Vorige week, dinsdagochtend. De zon is amper op of ik ben tijdens mijn fietstochtje naar de campus in een paar honderd meter vier keer bijna van wat tanden en vingerkootjes beroofd. Strontchagrijnig ploeg ik voort, vastbesloten om de eerstvolgende die contact probeert te maken met mijn voorwiel eens flink de wind van voren te geven.
Lang hoef ik niet te wachten, want net voordat ik de gevreesde Willem II straat – lees: zwalkende tieners die in kwartetten naast elkaar rijden, voorbij razende bestelbusjes en dure porches plus een enkele vrachtwagen die de weg blokkeert – in wil rijden, komt er een fietsende wervelwind uit een linker zijstraatje waardoor ik keihard op de rem moet. ‘Potverdomme!’ scheld ik. De jongen in kwestie werpt me een geamuseerde blik toe, waardoor de stoom spontaan uit m’n oren komt. Vriendelijk biedt hij zijn gemeende excuses aan. Ik werp hem een giftige blik toe, gevolgd door een snauwend ‘let dan op!’ en stap terug op de fiets. ‘Nou zeg’, hoor ik hem verbouwereerd mompelen. Zo, mission completed. Dat zal ‘m leren.
Met nog een tandje erbij om mijn frustraties kwijt te raken, suis ik over de weg. Niet alleen de Willem II straat is door zijn vele zijstraatjes en snelheidsmaniakken gevaarlijk, ook rondom het spoor is het steeds prijs. Ik moet door alle verbouwingen elke ochtend maar weer afwachten hoe ik via alternatieve wegen naar de overkant geraak.

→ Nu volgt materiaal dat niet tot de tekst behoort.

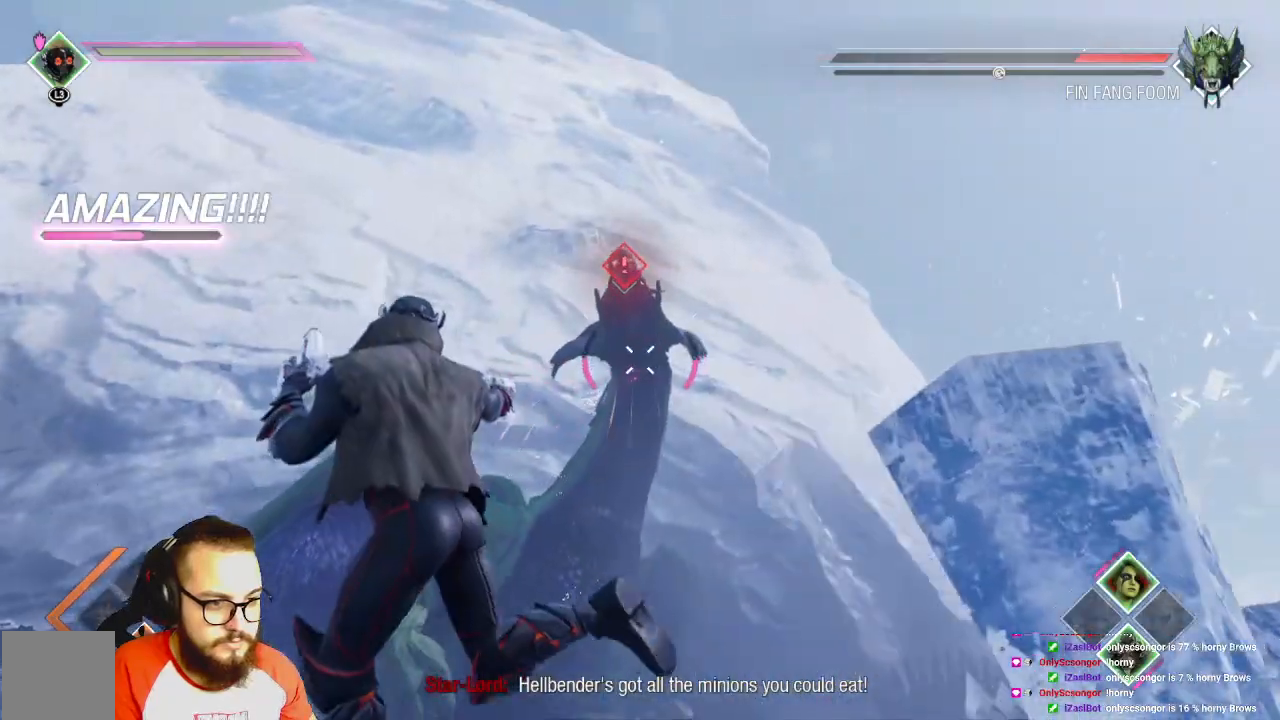
{"dt_ms": 500, "buttons": ["X"], "left_stick": "up", "right_stick": "center", "events": [[83, "right_stick", "center"], [250, "X", "down"], [283, "R2", "up"], [317, "left_stick", "up-left"], [367, "X", "up"], [450, "X", "down"], [483, "left_stick", "up"]]}
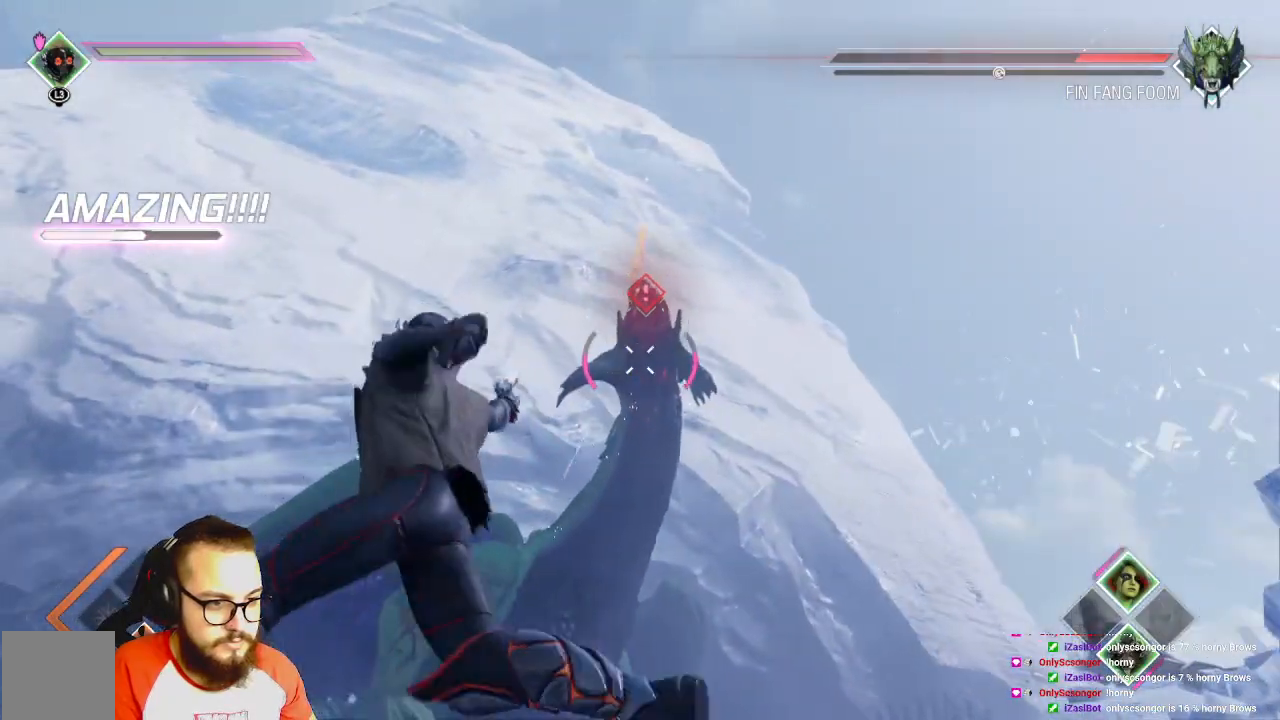
{"dt_ms": 500, "buttons": [], "left_stick": "up", "right_stick": "center", "events": [[67, "X", "up"], [117, "X", "down"], [217, "X", "up"], [267, "X", "down"], [467, "X", "up"]]}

Dan komt het nog wel eens voor dat je op een haar na wordt geschept of ‘gezellig’ stuur in stuur enkele meters aflegt. Ik ben er klaar mee.
Toch knaagt het gebeuren een beetje aan me. Het voelt eigenlijk helemaal niet goed om iemand zo uit te kafferen. Slappe dweil die ik ben. De rest van de tocht blijft zijn verwarde uitdrukking op mijn netvlies gebrand staan. Dit keer ben ik de asociale medeburger. Daar gaat m’n motto van peace, love and understanding.
Nu heb ik dus spijt. Want hij zei heel vriendelijk ‘sorry’.
En stiekem was ‘ie best wel leuk.
Sylvia Kuijsten (23), studente Rechtsgeleerdheid aan Tilburg University en studentredacteur bij Univers. Deze column is dan ook eerder op Univers verschenen.